◆ Document section:
# College student, speaker recommendations



## Gandalf205 (Dec 10, 2009)

Hello everyone.

I just found this site earlier today, what a wealth of information! I will definitely be using this for years to come. I have started to search through the stickies and FAQs but its going to be awhile before I find my footing in this sea of information. As such, I was hoping someone could make a recommendation for me.

My father just upgraded his amp and told me I could have his old one. It is a really nice marantz, 4-5 years old when he set up the projector, etc. Having some problems posting links because I don't have 5 posts. Its the SR8002 THX Select2 Dolby TrueHD dts-HD MA AV Receiver. 

Obviously this is a super nice receiver that I will use for a long, long time. However, this receiver is just the start of my home theater project, which I expect to take a least two years to complete. My parents offered to buy me a set of speakers this christmas to hook up to my receiver so I could start using it immediately. I would want to spend somewhere in the range of 400-600 dollars. From what I read here, it would make the most sense for me to buy a 2.0 speaker set and add an SVS sub in a few months? I am spoiled on my dad's sick system at home but I can wait for real surround sound if it means better sound quality down the road. I find the "2 nice speakers sound better than a mediocre 5.1" argument pretty convincing.

I live in an apartment, the room where I have my tv is about 20 x 24 feet, with the tv facing towards the longer wall. I will mainly use my setup for Xbox360 games, blu rays, and streamed music from my computer.

Also, seeing as I am a college student, portability and durability is somewhat important here. I will probably have to relocate my system at least 2 or 3 times over the next few years. 

What do you suggest? My dad mentioned klipsch but he is obviously in a completely different price bracket than me. Not trying to be lazy here, I will happily do the research myself if you can just point me in the right direction.

Thanks a lot.


----------



## Jason_Nolan (Jul 4, 2008)

◆ The data:
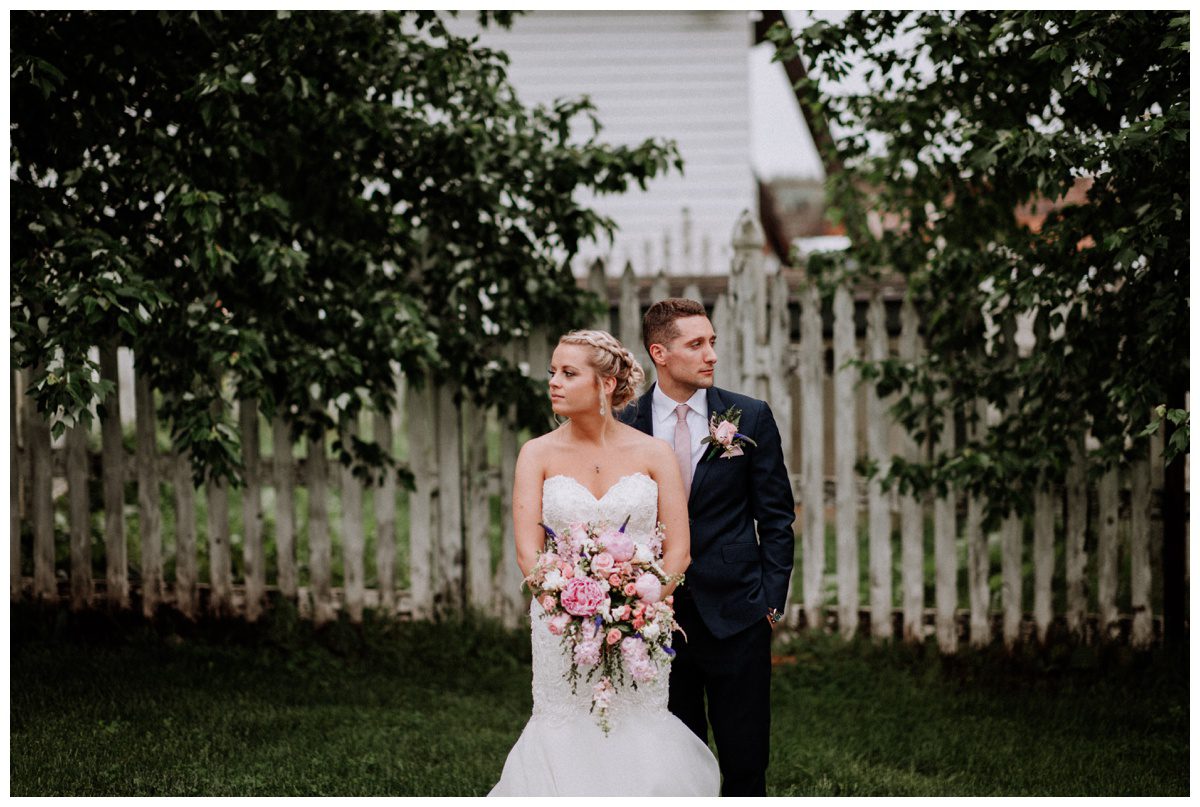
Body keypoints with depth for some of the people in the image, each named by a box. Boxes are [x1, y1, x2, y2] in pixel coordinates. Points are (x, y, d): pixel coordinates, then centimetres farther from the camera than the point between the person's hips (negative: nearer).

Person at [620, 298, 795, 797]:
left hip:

◆ Exercise requirements: Write the next part of the forum thread about speaker recommendations for a college student, picking up right after its last line.

◆ Response to this exercise:
Front speakers for 4-600 dollars. I'd check out what SVS has to offer, or Kevin Haskins here on shack may be building something along those lines, not sure.

For that price range, I would buy a used set from Audiogon if you don't find that the above two options to work for you. Used at that price will get you somebody elses speakers that were ~1500 new and probably taken care of, people just usually upgrade. Plus your in a tough financial market, people need to downgrade as well. I think the used market will be your best avenue towards a rewarding speaker system.

I believe this site has a classifieds as well.


----------



## selden (Nov 15, 2009)

If there's a "Brick and Mortar" A/V store near you (either home or college) you should consider visiting them and listening to speakers. While the price may be slightly higher than purchasing over the 'net, you'll be getting something you know and have someone who can help if there are problems.


----------



## glaufman (Nov 25, 2007)

SVS is a great choice. You mentioned Klipsch, believe it or not they have speakers in that range as well. Especially if you go used. I bought my RF3s new on clearance for $750 for the pair.

You're on the right track with starting with 2 quality speakers and adding to it later. Better that than 5 cheap speakers and upgrading them all later.


----------



## tonyvdb (Sep 5, 2007)

Another vote for SVS, I would even consider adding some more cash to your parents gift and getting two of the SVS MTS 01s towers for $1199. I know that pushes the budget hard but you would never need to upgrade them again.


----------



## jackfish (Dec 27, 2006)

The the previous PSB Image line is in closeout right now and the Image T55 can be had for $629/pair. The PSB Image T45 is $529/pair. Check dmc-electronics.com and saturdayaudio.com If you are serious about sound quality, this would be a good start towards a new system. With the PSB Image T55 you could add a PSB Image C60 center and a pair of PSB Image B25s surrounds for a complete set of timbre matched loudspeakers. With the PSB Image T45 you could add a PSB Image C40 and a pair of PSB B15s for a complete set of timbre matched loudspeakers. If portability is a concern you could get the PSB Image B25s for $320/pair and the PSB SP-25i stands for $80. http://www.stereophile.com/standloudspeakers/1204psb/index.html

http://hometheaterreview.com/psb-image-t55-speaker-reviews/
http://www.soundstage.com/revequip/psb_image_t45.htm
http://www.psbspeakers.com/review.php?rId=79&pId=14&sId=3

The Absolute Sound magazine rated the PSB T45 and T55 as the "Best Floor-Standing Speakers" in the Winter 08 / Spring 09 issue. "The sound combines warmth in the mid-bass with midrange neutrality and ever so slightly laid back upper-middle range."

The October 2007 issue ofThe Absolute Sound magazine awarded the PSB Image T45 and Image T55 its "Editors' Choice" recommendation. "These small and mid-size floorstanders do not disappoint. Both are well balanced tonally, with superior driver integration, excellent output capability, and a fair amount of extension."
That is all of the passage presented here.